GIVEN TEXT
- - - -

The main difference about this group was that several members of the group including myself were physically capable. By that time, I had been involved in my own personal program of strength training for quite a few years. Our ‘turf’ was challenged by the school sports-jocks from time-to-time but we showed them the exit and sent them on their way. It was a real-life Revenge of the Nerds. It was a golden time for me. The worm had turned. I ended my school career on a very up-beat note because of these fine gentlemen. You know who you are lads. You made my life better. I will never forget those times. I will never forget the adventures and the camaraderie. It was in honour of this time, these gentlemen, this place that I named my R&D Company QUAD.
So what does all of this have to do with me not wanting a smart-phone?
Well, let me explain it thus: I have met people who, like me, fell in love with Tolkien’s writing long before high fantasy became mainstream entertainment for the masses. Some of these people just have no time for the modern mainstream high fantasy because they see it as an invasion of a place that was theirs before Hollywood tried to make a buck off it.

- - - -

DATASET ENTRIES
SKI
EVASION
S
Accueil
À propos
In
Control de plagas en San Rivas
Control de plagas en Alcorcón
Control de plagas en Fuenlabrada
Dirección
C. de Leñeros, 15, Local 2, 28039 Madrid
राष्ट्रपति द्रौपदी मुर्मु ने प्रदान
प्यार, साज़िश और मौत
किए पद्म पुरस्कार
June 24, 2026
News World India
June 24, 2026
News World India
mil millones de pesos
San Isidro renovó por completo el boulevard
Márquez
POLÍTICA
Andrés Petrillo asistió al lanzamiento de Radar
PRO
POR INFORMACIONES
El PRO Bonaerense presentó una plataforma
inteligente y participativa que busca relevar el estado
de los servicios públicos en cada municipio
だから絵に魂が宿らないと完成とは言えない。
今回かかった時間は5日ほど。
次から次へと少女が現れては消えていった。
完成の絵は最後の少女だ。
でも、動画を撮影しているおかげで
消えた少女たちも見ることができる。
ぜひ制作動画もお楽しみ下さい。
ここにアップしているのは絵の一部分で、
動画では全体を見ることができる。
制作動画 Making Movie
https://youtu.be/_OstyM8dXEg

- - - -

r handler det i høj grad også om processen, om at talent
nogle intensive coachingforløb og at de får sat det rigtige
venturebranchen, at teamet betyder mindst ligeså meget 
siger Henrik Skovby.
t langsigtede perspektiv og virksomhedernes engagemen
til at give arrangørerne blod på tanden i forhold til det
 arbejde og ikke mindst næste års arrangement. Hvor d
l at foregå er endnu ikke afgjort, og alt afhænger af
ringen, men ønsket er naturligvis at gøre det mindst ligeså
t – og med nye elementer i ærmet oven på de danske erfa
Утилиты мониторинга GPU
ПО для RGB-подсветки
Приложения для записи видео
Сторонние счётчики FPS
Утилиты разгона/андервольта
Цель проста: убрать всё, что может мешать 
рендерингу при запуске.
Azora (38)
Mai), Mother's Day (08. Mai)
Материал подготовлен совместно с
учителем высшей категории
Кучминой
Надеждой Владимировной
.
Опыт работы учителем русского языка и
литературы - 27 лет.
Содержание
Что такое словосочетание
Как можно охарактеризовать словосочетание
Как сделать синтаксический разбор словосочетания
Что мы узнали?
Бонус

- - - -

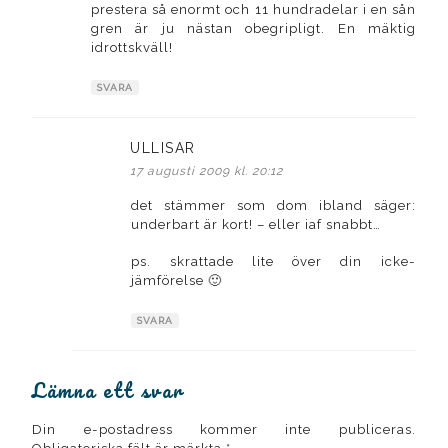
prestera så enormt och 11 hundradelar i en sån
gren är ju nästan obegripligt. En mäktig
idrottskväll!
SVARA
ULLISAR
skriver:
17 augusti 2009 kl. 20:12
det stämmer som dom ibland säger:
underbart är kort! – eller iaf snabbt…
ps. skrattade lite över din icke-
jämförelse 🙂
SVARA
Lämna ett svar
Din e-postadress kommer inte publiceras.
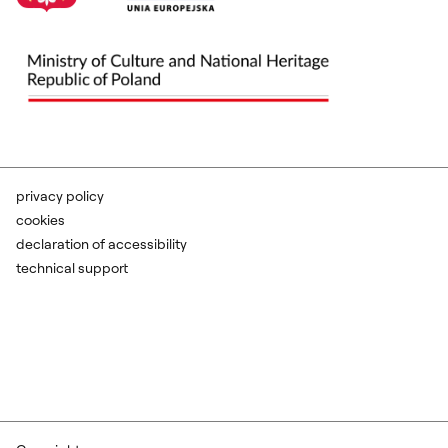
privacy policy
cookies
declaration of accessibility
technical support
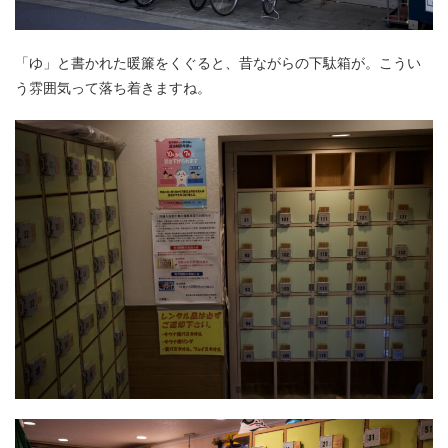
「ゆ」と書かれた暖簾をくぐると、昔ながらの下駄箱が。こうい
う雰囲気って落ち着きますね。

- - - -

ACTIVITY LIST
1: Copy the school-days passage word for word, starting with "The main difference" and going on through "R&D Company QUAD.".
2: In the school-days passage, what name did the writer give the R&D company?
The records are separate material and have no connection to the school-days passage.

SOLVED TASKS
1:
The main difference about this group was that several members of the group including myself were physically capable. By that time, I had been involved in my own personal program of strength training for quite a few years. Our ‘turf’ was challenged by the school sports-jocks from time-to-time but we showed them the exit and sent them on their way. It was a real-life Revenge of the Nerds. It was a golden time for me. The worm had turned. I ended my school career on a very up-beat note because of these fine gentlemen. You know who you are lads. You made my life better. I will never forget those times. I will never forget the adventures and the camaraderie. It was in honour of this time, these gentlemen, this place that I named my R&D Company QUAD.

2: QUAD